You see, he's got a solution to the gridlock in Washington, if only congressional Republicans would just rubberstamp everything he proposed before he left town to help Democrats win midterm elections.

“[T]he reason we’re not making progress is because you’ve got a party on the other side that has become so ideologically rigid, so invested in an economic theory that says if folks at the top do well and there are no regulations on banks or insurance companies or credit card companies or polluters, that somehow everybody does well,” Obama said to a group of wealthy Democratic donors (without a trace of irony) at the first of two fundraisers held Wednesday evening.

“You’ve got a party that is so invested in obstruction than compromise and producing on behalf of the American people that truthfully this is not an issue of 'a plague on both your houses'."
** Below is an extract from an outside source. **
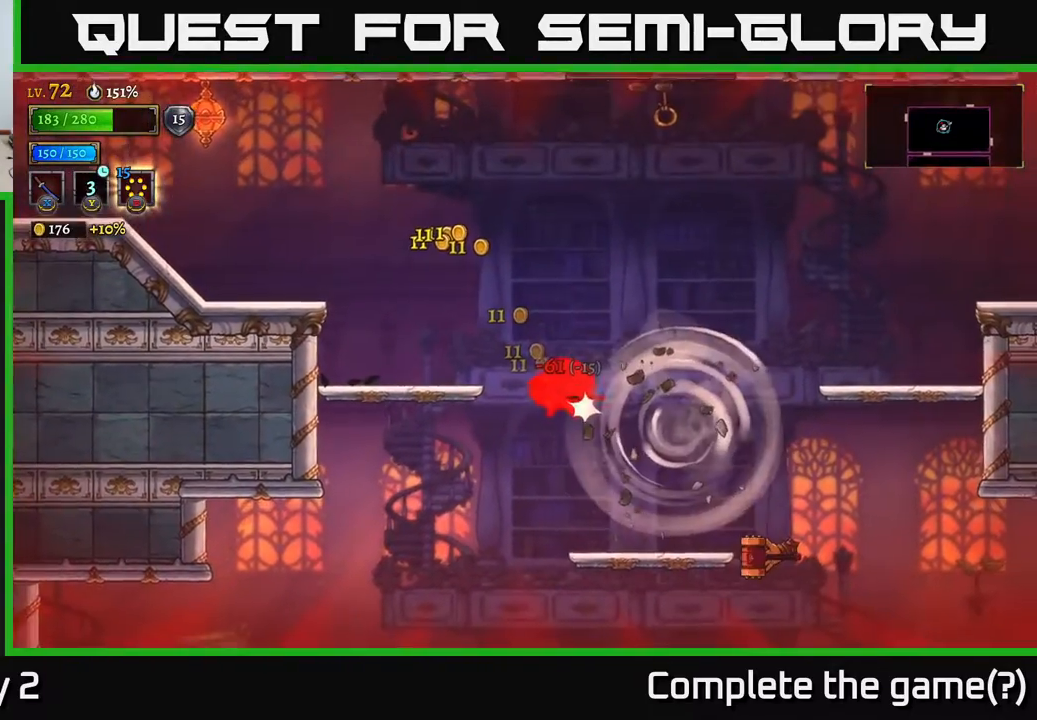
{"buttons": ["A"], "left_stick": "down-right", "right_stick": "center", "events": [[133, "left_stick", "left"], [267, "left_stick", "center"], [467, "left_stick", "down-right"], [483, "A", "down"]]}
The president spoke first at a private Democratic Congressional Campaign Committee fundraiser at the home of Wendy and Marc Stanley in Dallas. Tickets for the event, which featured a guest appearance by Rep. Nancy Pelosi, D-Calif., ranged from $10,000 per person to $32,400 per couple.

“Democrats are … prepared to do tough things. And we’d love to have a partner on the other side. But we don’t right now,” he said.
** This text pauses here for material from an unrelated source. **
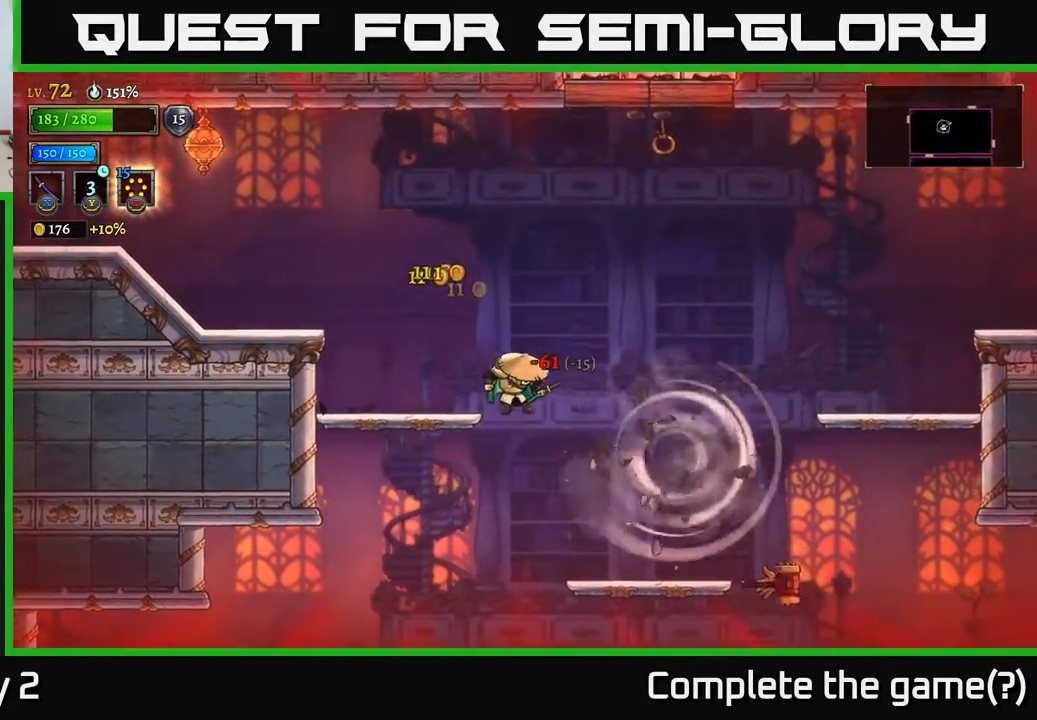
{"buttons": [], "left_stick": "center", "right_stick": "center", "events": [[67, "A", "up"], [167, "left_stick", "center"], [300, "left_stick", "right"], [433, "A", "down"], [467, "left_stick", "center"], [500, "A", "up"]]}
“[T]he problem we have right now is, is that there's just a lot of political positioning but there's a big, fat zero when it comes to action on the part of these folks to try to solve the problems that are on the minds of the American people right now,” he added, referring to Republicans and immigration reform -- without mentioning the Republican proposals that have died at the hands of his Democratic ally, Senate Majority Leader Harry Reid of Nevada.
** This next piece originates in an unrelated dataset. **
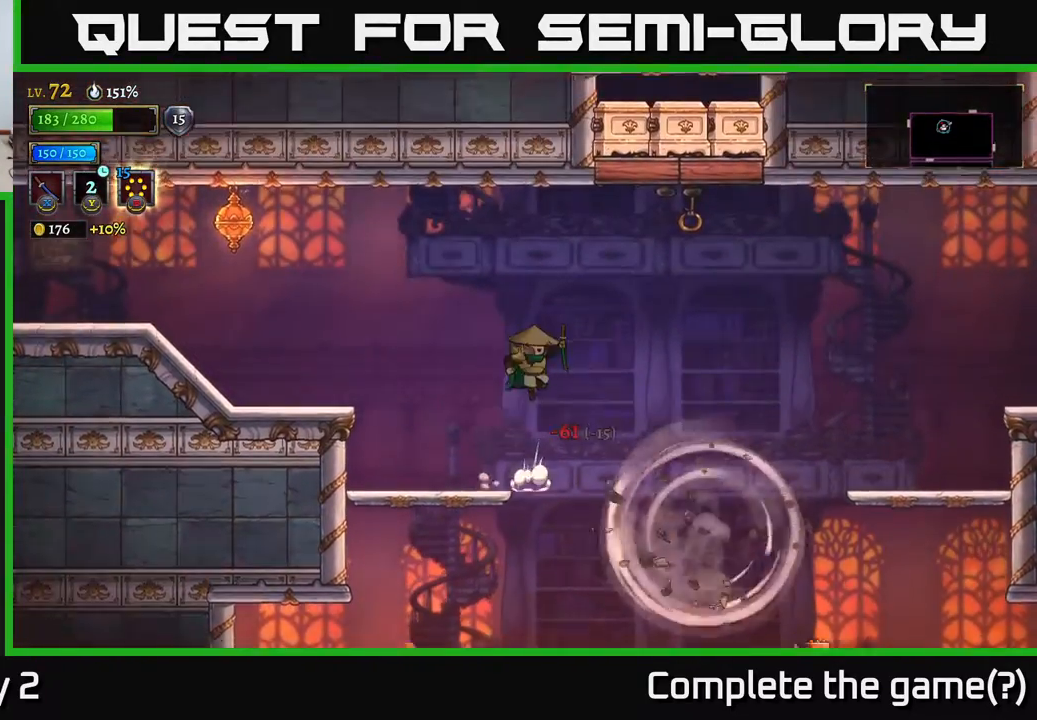
{"buttons": [], "left_stick": "center", "right_stick": "center", "events": [[300, "left_stick", "right"], [400, "left_stick", "center"]]}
He also warned his Dallas audience about historically low Democratic turnout in midterm elections, citing gerrymandering as one of the main reasons (although how this applies to Senate races is anybody’s guess).

“So we’ve got one problem, and the problem is cynicism. The problem is Democrats congenitally vote at lower rates during midterms because of gerrymandering … and population distribution,” he said.

“Even though on every issue we enjoy a majority position, the House Republicans don’t have to respond to that — they’re responding to their primary Tea Party voters. Nothing happens, that makes our folks even more cynical, we’re less likely to vote, and you get this vicious spiral where there’s a lot of cynicism and a lot of unhappiness but nothing changes."

Later, at a Democratic National Committee fundraiser in Austin, Texas, at the “castle” of Robert Rodriguez, a man who is personally responsible for unforgivably awful movies, Obama fondly recalled the time during one of his campaigns when he was able to take a walk in the city “unencumbered.”

“I have wistful memories of that walk,” Obama said.

The president soon turned his attention to his Republican opponents and the upcoming midterms.

“The problem is that Washington isn’t working like it’s supposed to,” Obama said at an event where the cost of admission started at $5,000 per ticket. “What I’ve said to my team is 'get me out of Washington.'"

Like his earlier event in Dallas, the president praised his administration's work on the economy and warned against cynicism.

Cynics didn’t send men to the moon, he said, according to the pool report, adding later that cynics did not liberate slaves.

“We’ve got to guard against cynicism,” Obama said. “Embrace hope.”

The president has another high-dollar fundraiser in Austin and will deliver remarks before returning Thursday evening to Washington.